Recommendations using R with SimpleDB or BigQuery or using PHP with SimpleDB

Question

Recommendations using R with SimpleDB or BigQuery or using PHP with SimpleDB

I am currently working on a system that generates product recommendations, for example, on Amazon : "People who bought this also bought this."

Current scenario:

Extract the customer’s Google Analytics data and paste it into the database.
On the customer’s website, when the product page is loaded, an API call is made to receive recommendations for the product being viewed.
When the API receives the product identifier as a request, it searches the database and extracts (using association rules) the recommended product identifiers and sends them as a response.
A list of these product identifiers will be processed to obtain product information (image, price ...) on the client side and display on the website.
I am currently using PHP and MYSQL with the gapi package and REST storage api on AMAZON EC2.

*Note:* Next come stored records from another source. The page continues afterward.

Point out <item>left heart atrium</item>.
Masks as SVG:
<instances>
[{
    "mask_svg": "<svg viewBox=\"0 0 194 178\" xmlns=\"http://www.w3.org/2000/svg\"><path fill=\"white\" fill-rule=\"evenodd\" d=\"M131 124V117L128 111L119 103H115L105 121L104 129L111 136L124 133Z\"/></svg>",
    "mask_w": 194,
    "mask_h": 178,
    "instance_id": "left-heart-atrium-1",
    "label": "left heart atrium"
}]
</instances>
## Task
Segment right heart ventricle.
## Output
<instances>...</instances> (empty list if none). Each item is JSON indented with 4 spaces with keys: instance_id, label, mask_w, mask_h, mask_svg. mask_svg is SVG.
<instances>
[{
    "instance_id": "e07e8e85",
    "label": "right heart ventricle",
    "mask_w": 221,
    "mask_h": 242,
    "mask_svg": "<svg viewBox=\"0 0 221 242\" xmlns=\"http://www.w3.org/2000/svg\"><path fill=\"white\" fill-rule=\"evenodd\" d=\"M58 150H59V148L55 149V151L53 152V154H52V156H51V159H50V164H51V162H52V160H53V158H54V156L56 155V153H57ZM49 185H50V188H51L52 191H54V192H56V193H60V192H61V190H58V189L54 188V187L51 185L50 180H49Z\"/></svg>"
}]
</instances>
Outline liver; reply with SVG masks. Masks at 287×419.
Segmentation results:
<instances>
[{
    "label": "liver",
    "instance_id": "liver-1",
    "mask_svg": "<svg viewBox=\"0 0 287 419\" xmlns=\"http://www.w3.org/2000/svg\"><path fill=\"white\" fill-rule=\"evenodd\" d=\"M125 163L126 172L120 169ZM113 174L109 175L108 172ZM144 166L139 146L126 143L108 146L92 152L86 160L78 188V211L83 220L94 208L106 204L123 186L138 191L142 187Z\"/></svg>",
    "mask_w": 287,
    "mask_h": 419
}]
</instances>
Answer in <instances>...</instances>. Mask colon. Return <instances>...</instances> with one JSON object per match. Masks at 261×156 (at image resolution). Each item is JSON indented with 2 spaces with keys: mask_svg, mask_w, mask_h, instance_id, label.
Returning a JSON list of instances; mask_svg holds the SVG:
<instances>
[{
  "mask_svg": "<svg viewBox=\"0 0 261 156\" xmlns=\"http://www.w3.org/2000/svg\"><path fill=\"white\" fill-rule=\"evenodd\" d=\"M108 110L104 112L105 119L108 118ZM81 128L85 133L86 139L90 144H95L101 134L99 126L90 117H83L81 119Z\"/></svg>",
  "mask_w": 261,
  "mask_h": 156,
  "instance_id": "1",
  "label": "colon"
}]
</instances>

My question is: Now, if I need to choose one of the following options, which will be the best choice for implementing the above concept.

PHP with SimpleDB or BIGQuery.
R-language with BIGQuery.
RHIPE- (R and hadoop) with SimpleDB.
Apache Mahout.

Help Plese!

+6

r amazon-simpledb hadoop mahout google-bigquery

samridhi Aug 19 '11 at 12:33

source share

2 answers

If you want to use the real-time API for recommendations based on data in the database, Apache Mahout does this directly. You want to use ReloadFromJDBCDataModel , put a GenericItemBasedRecommender on top and use the servlet-based wrapper in the examples module. It probably takes a day or two to familiarize yourself with the code and customize it for your needs, but it's pretty simple.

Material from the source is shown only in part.